* Text passage *

::::

Skip to main content

Texas Physician Delivers Mississippi College Medical & Dental Alumni Association Lecture


Dr. Alice Gong

Mississippi College provided the quality education that Dr. Alice Gong needed to prepare her for a stellar medical career.

Extraordinary chemistry professors like Jerry Cannon and John Legg made learning a joy for the bright undergraduate from Greenwood, Mississippi. Alice spent countless hours in labs and reading her textbooks at the Hederman Science Building before earning her MC bachelor’s degree in chemistry Magna Cum Laude in 1976.

A professor of pediatrics since 2006 at the University of Texas Health Science Center at San Antonio, Dr. Gone returned to her alma mater to deliver a lecture on an important topic. Her address at Swor Auditorium in late March focused on the benefits of breastfeeding for infants to advance their health.

At the MC Medical & Dental Alumni Association-sponsored lecture, hundreds of students looked on with their professors. In a few years, many of the young men and women in the audience will emulate the successes of medical leaders like Dr. Gong.

At the 3,300-student University of Texas Health Science Center at San Antonio, Dr. Gong is a well-known authority on breastfeeding and other topics related to pediatrics.

“I am passionate about breastfeeding as the best form of nutrition for all our babies, but I was overwhelmed by the science of lactation that has accumulated in the past decade,” she said following her talk.

“I also became aware of all the barriers that exist as to why mothers give up their dream and plans to breastfeed their babies.”

::::

* Supplied data *
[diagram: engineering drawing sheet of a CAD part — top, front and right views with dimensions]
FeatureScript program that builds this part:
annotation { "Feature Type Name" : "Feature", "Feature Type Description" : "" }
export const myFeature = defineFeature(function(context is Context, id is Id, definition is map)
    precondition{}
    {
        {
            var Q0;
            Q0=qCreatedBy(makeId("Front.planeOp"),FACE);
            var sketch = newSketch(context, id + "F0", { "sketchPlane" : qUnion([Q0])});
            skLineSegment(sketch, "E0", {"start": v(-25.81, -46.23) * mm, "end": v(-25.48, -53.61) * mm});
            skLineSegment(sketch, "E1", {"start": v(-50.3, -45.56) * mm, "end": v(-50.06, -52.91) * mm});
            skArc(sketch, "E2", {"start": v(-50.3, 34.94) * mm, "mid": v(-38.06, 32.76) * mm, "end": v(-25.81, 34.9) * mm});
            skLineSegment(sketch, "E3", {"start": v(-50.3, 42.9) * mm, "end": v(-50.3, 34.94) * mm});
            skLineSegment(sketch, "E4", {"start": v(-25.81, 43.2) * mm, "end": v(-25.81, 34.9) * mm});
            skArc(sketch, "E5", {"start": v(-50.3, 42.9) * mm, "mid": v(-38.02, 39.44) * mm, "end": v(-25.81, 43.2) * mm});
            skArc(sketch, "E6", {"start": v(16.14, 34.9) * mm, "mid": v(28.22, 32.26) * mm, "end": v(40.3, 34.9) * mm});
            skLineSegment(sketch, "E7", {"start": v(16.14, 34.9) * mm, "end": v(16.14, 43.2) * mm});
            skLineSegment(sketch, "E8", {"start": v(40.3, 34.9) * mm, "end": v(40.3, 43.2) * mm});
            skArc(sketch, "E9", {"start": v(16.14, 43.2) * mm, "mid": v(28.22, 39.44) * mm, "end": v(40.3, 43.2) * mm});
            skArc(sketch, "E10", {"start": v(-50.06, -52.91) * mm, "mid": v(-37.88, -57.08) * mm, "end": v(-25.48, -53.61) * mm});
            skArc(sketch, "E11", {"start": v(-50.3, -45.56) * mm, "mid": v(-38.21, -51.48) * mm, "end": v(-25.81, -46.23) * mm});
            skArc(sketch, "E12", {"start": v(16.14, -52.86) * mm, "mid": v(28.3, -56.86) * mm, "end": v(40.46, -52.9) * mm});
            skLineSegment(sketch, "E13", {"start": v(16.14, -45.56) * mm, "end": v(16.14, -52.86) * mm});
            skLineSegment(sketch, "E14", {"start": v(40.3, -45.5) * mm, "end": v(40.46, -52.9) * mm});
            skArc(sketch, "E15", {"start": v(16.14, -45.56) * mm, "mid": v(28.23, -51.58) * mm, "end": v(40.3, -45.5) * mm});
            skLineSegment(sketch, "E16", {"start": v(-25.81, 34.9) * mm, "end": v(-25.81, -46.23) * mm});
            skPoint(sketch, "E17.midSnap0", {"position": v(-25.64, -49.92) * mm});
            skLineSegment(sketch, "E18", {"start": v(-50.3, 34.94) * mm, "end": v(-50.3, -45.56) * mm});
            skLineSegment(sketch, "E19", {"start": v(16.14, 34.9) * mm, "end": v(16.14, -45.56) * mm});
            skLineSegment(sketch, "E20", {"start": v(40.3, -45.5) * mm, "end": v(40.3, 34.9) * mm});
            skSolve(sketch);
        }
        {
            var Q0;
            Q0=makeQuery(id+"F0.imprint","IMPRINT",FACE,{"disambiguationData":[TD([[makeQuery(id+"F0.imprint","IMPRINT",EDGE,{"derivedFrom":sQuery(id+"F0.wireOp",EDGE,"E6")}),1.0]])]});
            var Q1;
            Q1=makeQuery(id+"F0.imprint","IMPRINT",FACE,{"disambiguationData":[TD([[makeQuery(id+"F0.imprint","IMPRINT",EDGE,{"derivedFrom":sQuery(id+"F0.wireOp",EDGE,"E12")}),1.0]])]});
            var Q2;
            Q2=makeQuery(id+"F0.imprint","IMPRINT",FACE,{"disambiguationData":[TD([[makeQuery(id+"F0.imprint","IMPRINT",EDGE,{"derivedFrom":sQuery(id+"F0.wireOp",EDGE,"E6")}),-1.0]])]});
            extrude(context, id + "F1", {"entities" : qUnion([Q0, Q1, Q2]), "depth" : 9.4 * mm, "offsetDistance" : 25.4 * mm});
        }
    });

::::

* Description of the task *
Reproduce word for word the stretch of the article on Dr. Alice Gong's lecture from "At the 3,300-student" through "following her talk.".

* Task output *
At the 3,300-student University of Texas Health Science Center at San Antonio, Dr. Gong is a well-known authority on breastfeeding and other topics related to pediatrics.

“I am passionate about breastfeeding as the best form of nutrition for all our babies, but I was overwhelmed by the science of lactation that has accumulated in the past decade,” she said following her talk.